* _The task_
If a line below falls between the line with "Serous adenocarcinoma, NOS" and the line with "Chest X-ray (portable);", or is one of those two, output it exactly; output nothing else and no pictures.

* _Stored data_
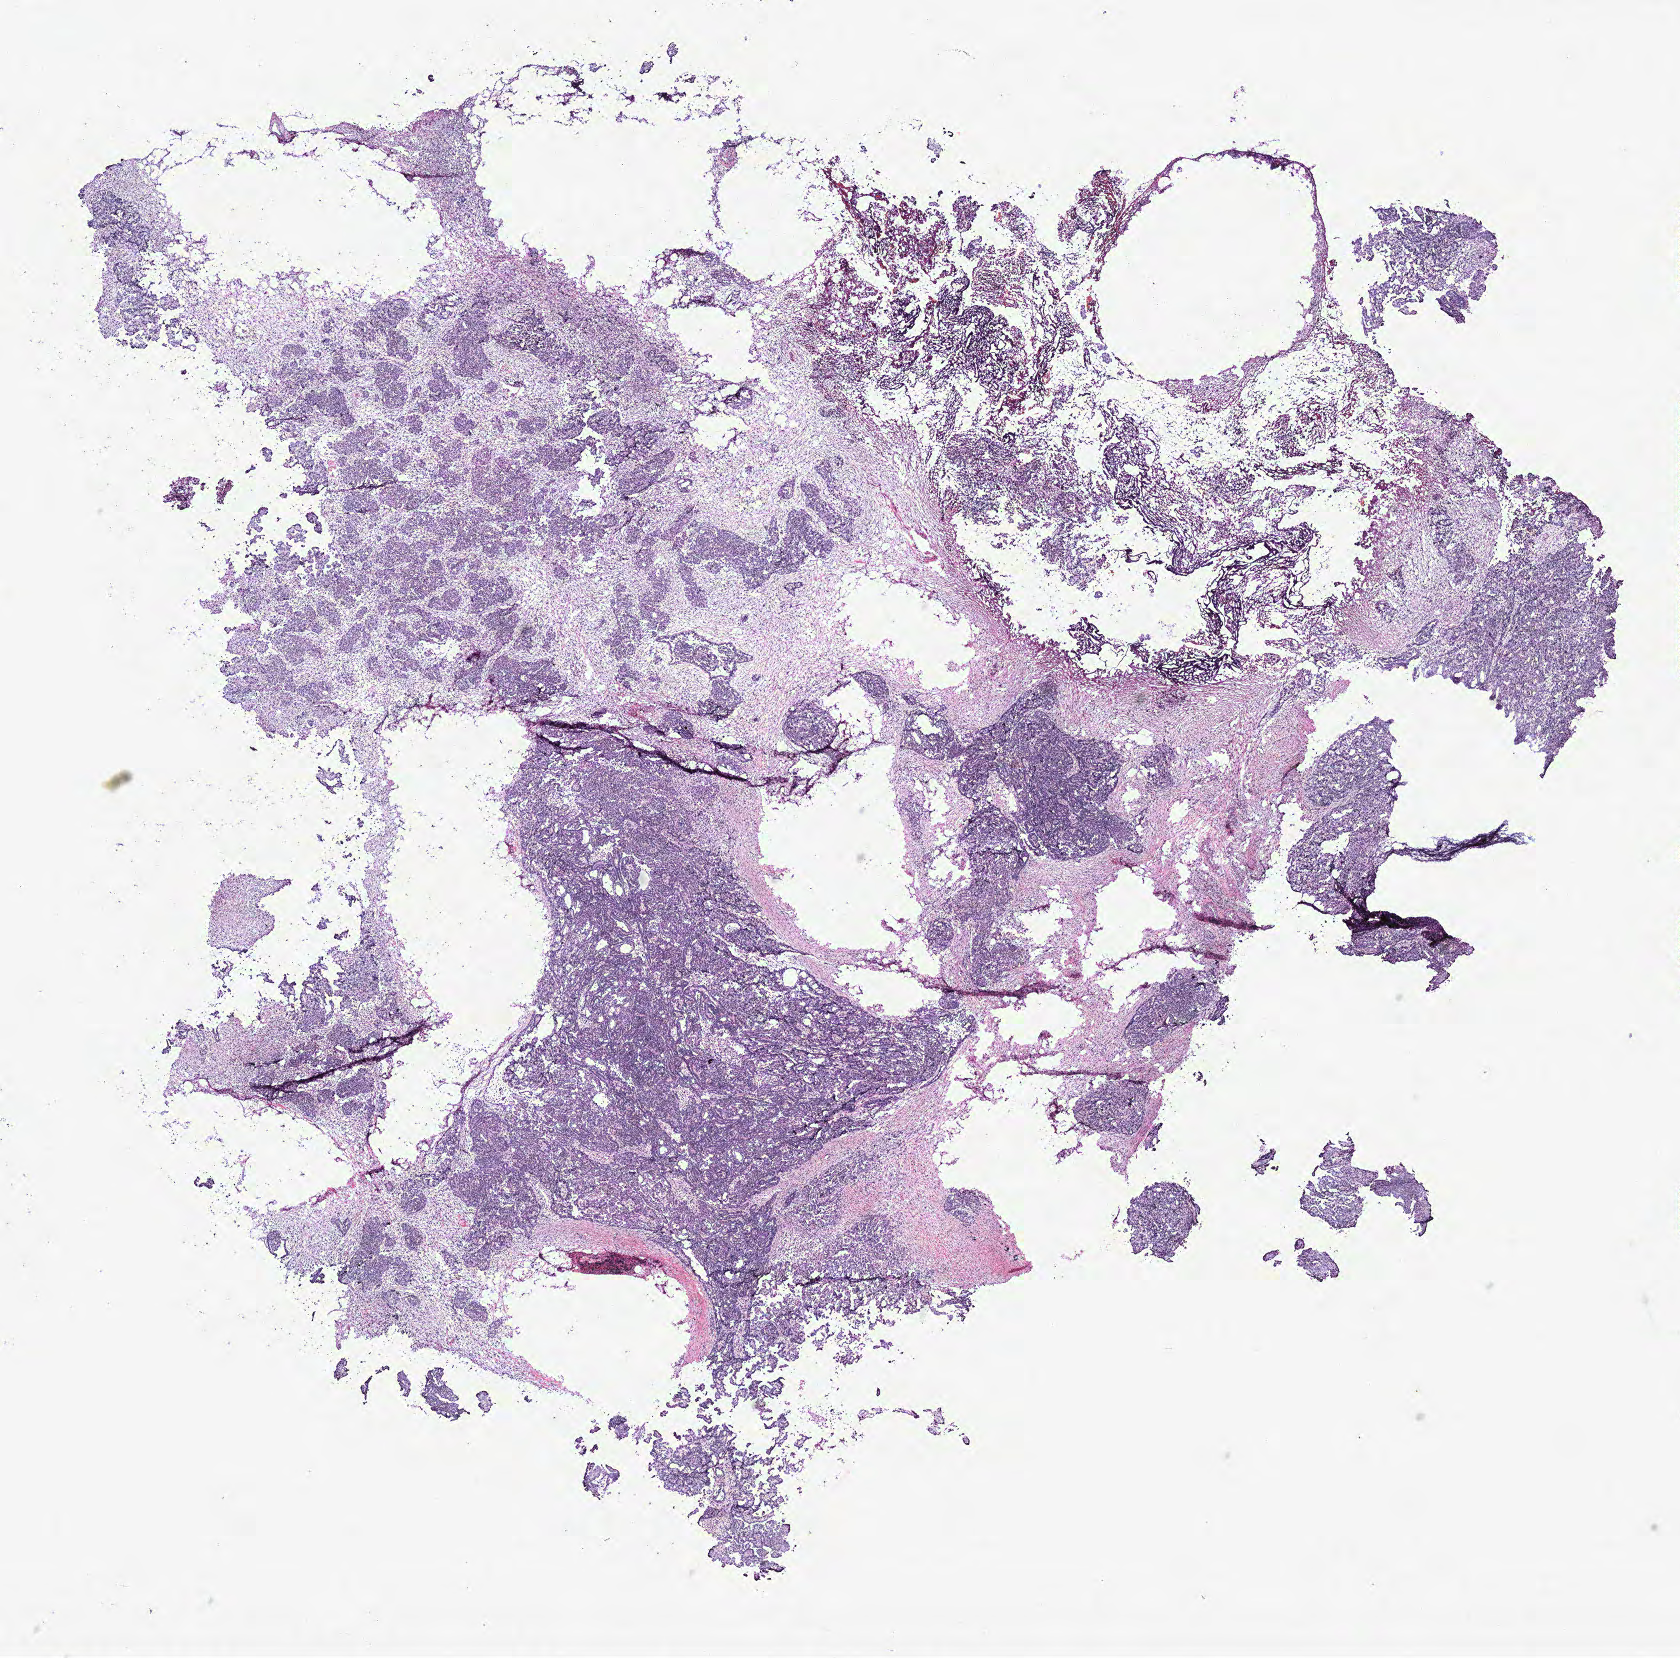
Hematoxylin and eosin (H&E) stained whole-slide image, low-resolution overview of the scanned area, about 13.4 x 13.3 mm. Tumour tissue sample, ovary. Female, 59 y/o.
* primary tumour site (as recorded): fallopian tube
* diagnosis: Serous adenocarcinoma, NOS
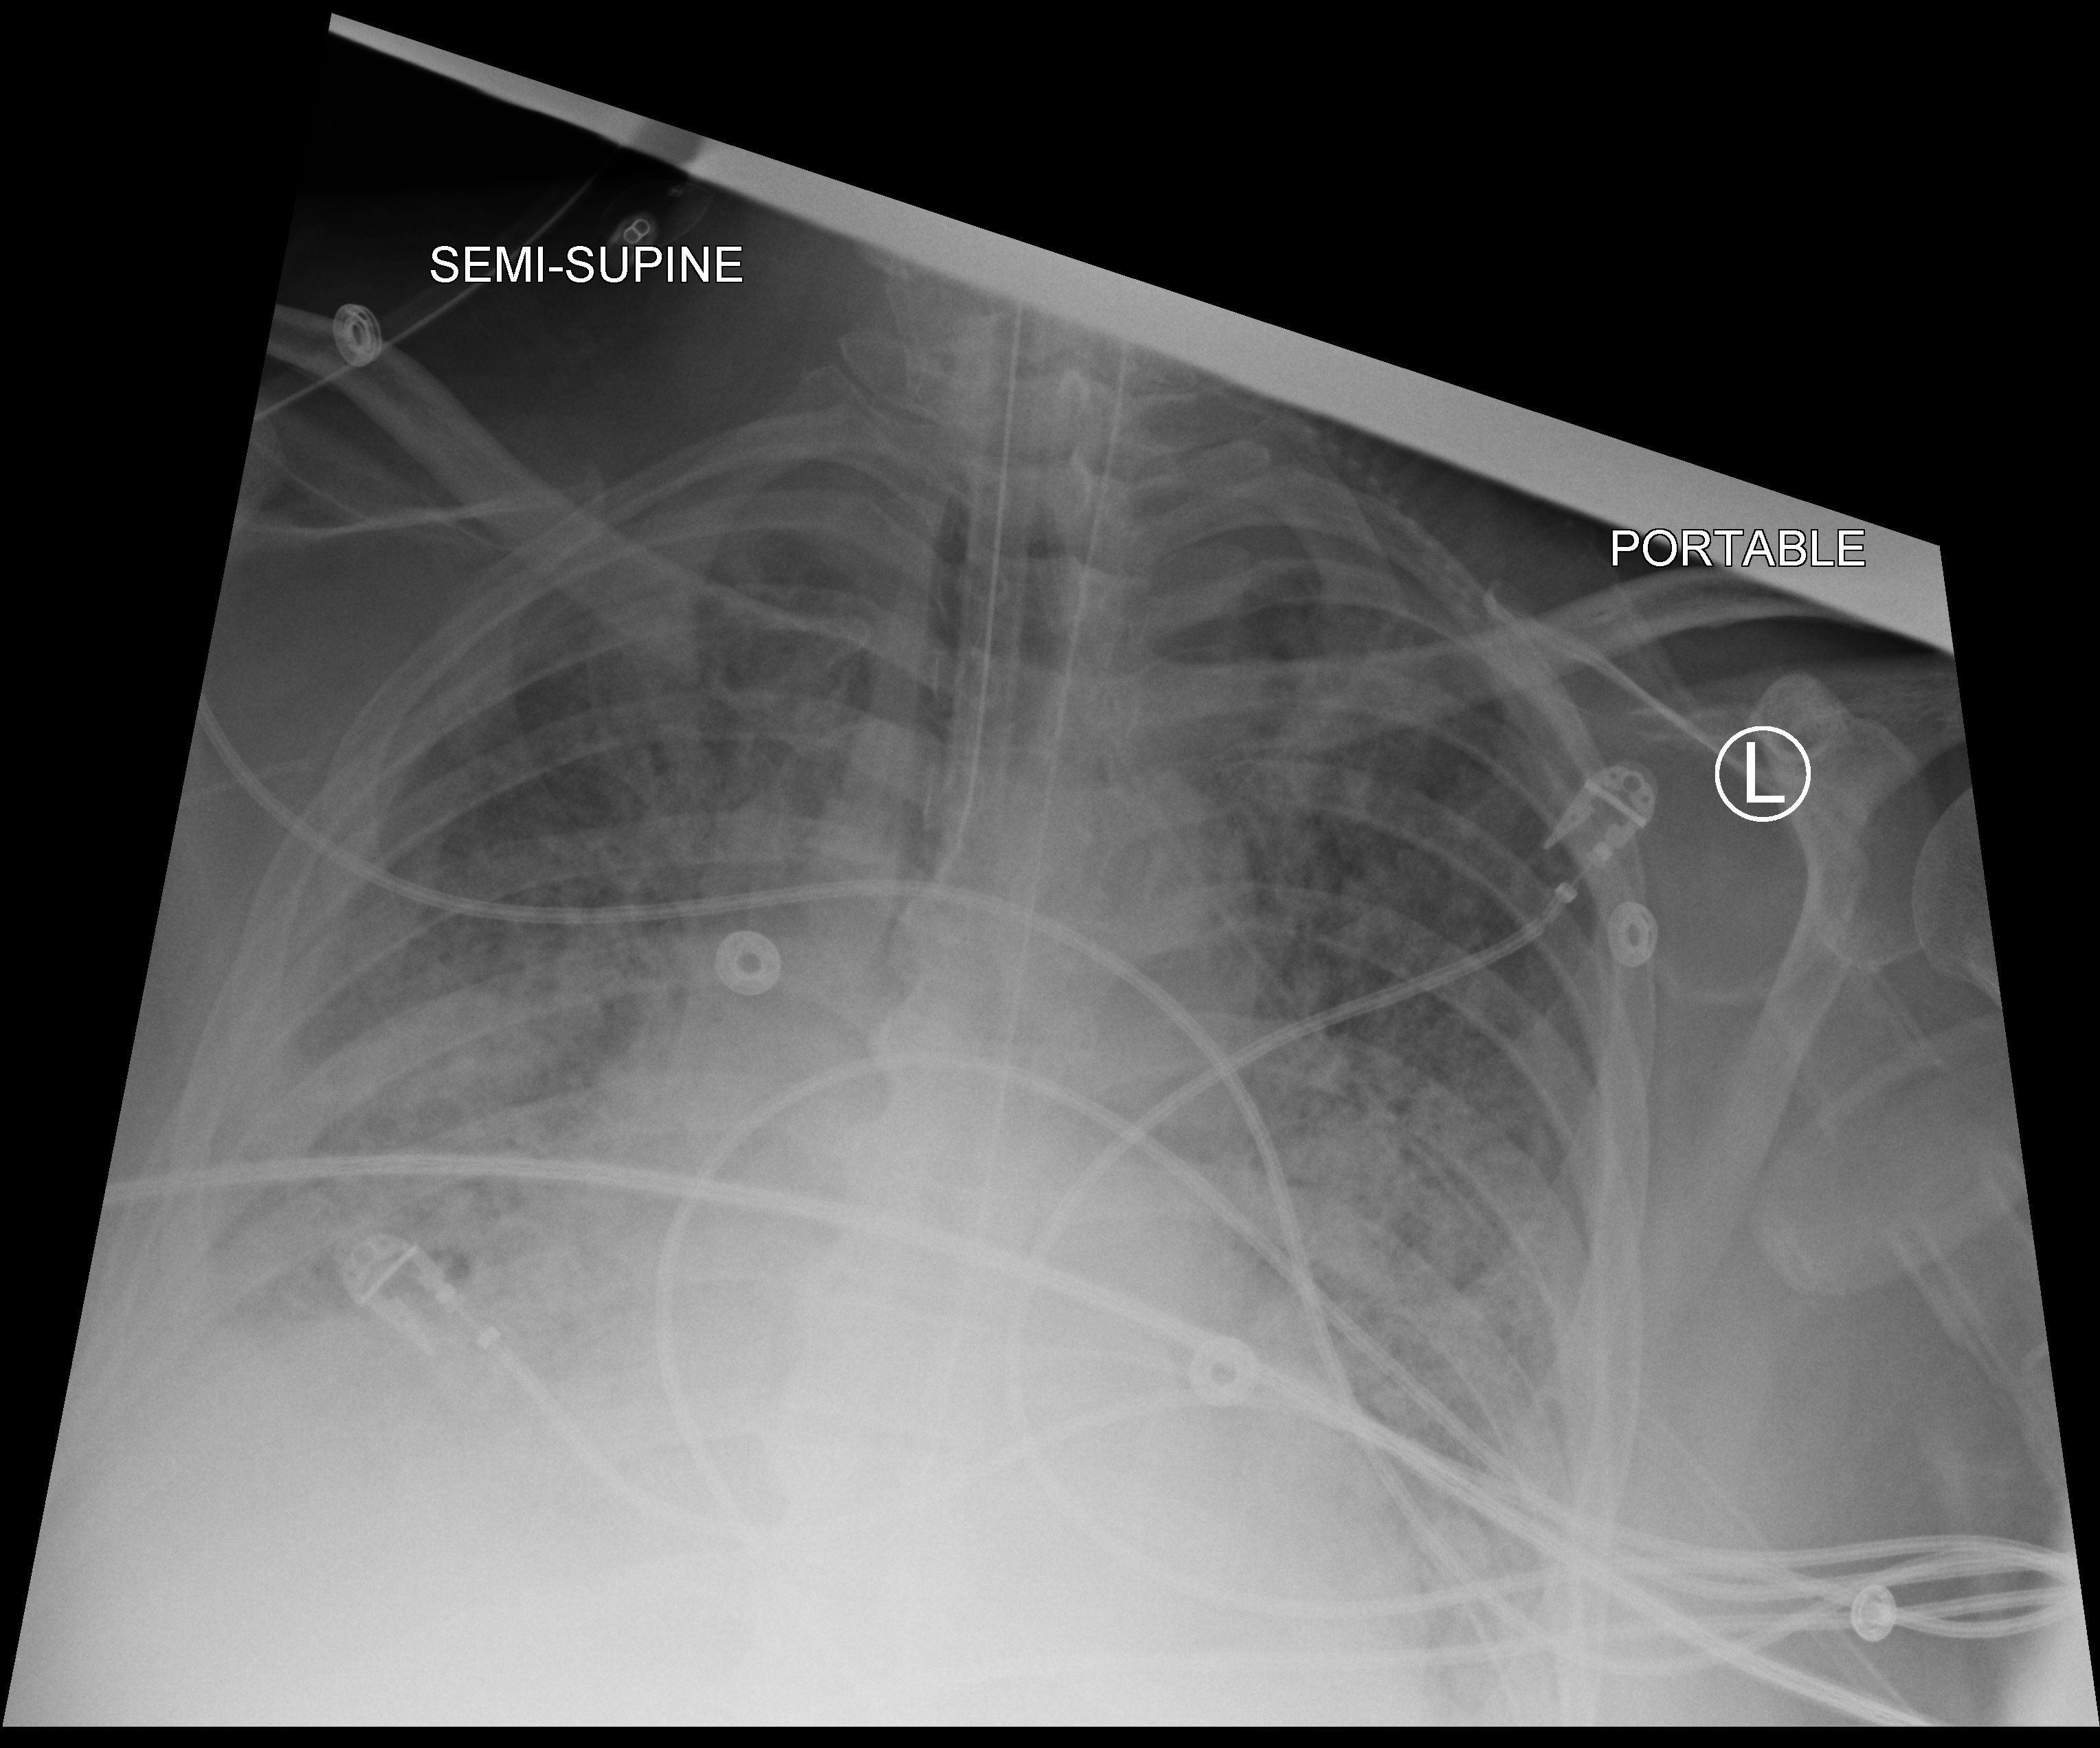
Chest X-ray (portable); anteroposterior (AP) projection. Patient hospitalised with COVID-19; male, aged 60–74 years.
From the hospital-stay record, not from the radiograph (when in the stay this image was taken is not recorded):
- length of hospital stay: 40 days
- hypertension (admission record): yes
- admitted to intensive care during this hospital stay: yes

* _Result of this exercise_
* diagnosis: Serous adenocarcinoma, NOS
Chest X-ray (portable); anteroposterior (AP) projection. Patient hospitalised with COVID-19; male, aged 60–74 years.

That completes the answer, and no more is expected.